Le Parisien
Nous allons faire un malheur

3 juin 2004 par Alain Lipietz

Le polytechnicien Alain Lipietz, député européen sortant, conduit en Ile-de-France une liste verte.

Aux yeux de beaucoup, la campagne paraît patiner.

C’est une campagne en pièces détachées. Ce qui est en jeu concerne tous les citoyens européens : les OGM, la Charte de l’environnement, les problèmes budgétaires, les délocalisations, le mariage homosexuel, les brevets logiciels. Pourtant, personne n’arrive à faire comprendre que ça se décide à l’échelle européenne, que c’est aux députés européens de réguler, donc aux électeurs de décider. Comment, par exemple, réaménager le Pacte de stabilité budgétaire, qui n’est plus respecté ? C’est une affaire énorme : le financement des services publics en dépend. Mais qui en parle sérieusement ? L’une des solutions envisagée dans les instances européennes consisterait à sortir certaines dépenses ou emprunts du calcul des 3 % de déficit public autorisé. Les Verts, eux, militent partout en Europe pour que l’on soustraie du déficit les investissements qui concourent à la protection du climat, conformément aux accords de Kyoto : les transports publics, le ferroutage, l’isolation des maisons. En France, la droite propose, elle, que l’on défalque les dépenses militaires. Voilà un vrai débat. Il devrait être au coeur de cette campagne. Hélas !...

Pourquoi les Verts et le PS se sont-ils abstenus lors du vote à l’Assemblée de la loi sur l’environnement ?

La charte que propose Jacques Chirac est un texte au rabais par rapport à la directive sur la responsabilité environnementale que vient de voter le Parlement de Strasbourg. Le gouvernement a fait tout ce qu’il a pu pour affaiblir le texte européen. Pour avoir chez nous une vraie politique en faveur de l’environnement et de la santé, il faut donc combattre Raffarin en Europe comme en France.

Vous reprochez au PS de ne pas assez parler de l’Europe...

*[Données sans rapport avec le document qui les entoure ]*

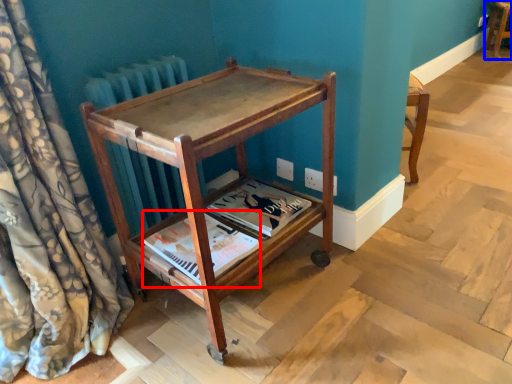
Question: Which of the following is the closest to the observer, magazine (highlighted by a red box) or furniture (highlighted by a blue box)?

Choices:
 (A) magazine
 (B) furniture

Answer: (A)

Le PS est drôle. Il est entré en campagne en appelant, comme la LCR, à donner une troisième claque à Raffarin. Et puis, il s’est rendu compte que, par rapport aux enjeux, c’était assez ridicule : ne vote-t-on pas pour un Parlement qui va organiser la vie quotidienne de 460 millions d’Européens, de la Laponie à Malte ? Le problème du PS est qu’il est englué dans le PSE (Parti socialiste européen) où le Parti travailliste et le Parti social-démocrate allemand défendent des options différentes des siennes. Seuls, les Verts français sont membres d’un Parti vert européen qui vient d’adopter un programme commun en 44 points, incluant des réformes précises en faveur de l’Europe sociale.

Samedi, Noël Mamère célébrera le premier mariage d’homosexuels , à Bègles . C’est vraiment le moment ?

Les Verts sont pour le mariage gay : c’est une vague de fond qui traverse toute l’Europe, contre les discriminations. Nous avions décidé, en avril, d’appuyer cette demande. Le hasard veut que cela tombe au beau milieu de la campagne européenne. Noël Mamère joue sa propre partition dans l’orchestre en décidant de célébrer un mariage dans sa mairie. Bon, on entend peut-être mal le reste de l’orchestre, mais il n’en est pas responsable. (Lire aussi page 9.)

Vous avez l’air un peu fataliste, sinon défaitiste...

Pas du tout ! Je pense que les Verts, seuls à défendre le même programme à travers toute l’Europe, vont faire un malheur. Car les gens comprennent que le social et l’écologie, ça se joue en Europe, et qu’il n’y a que les Verts qui se battent pour ça.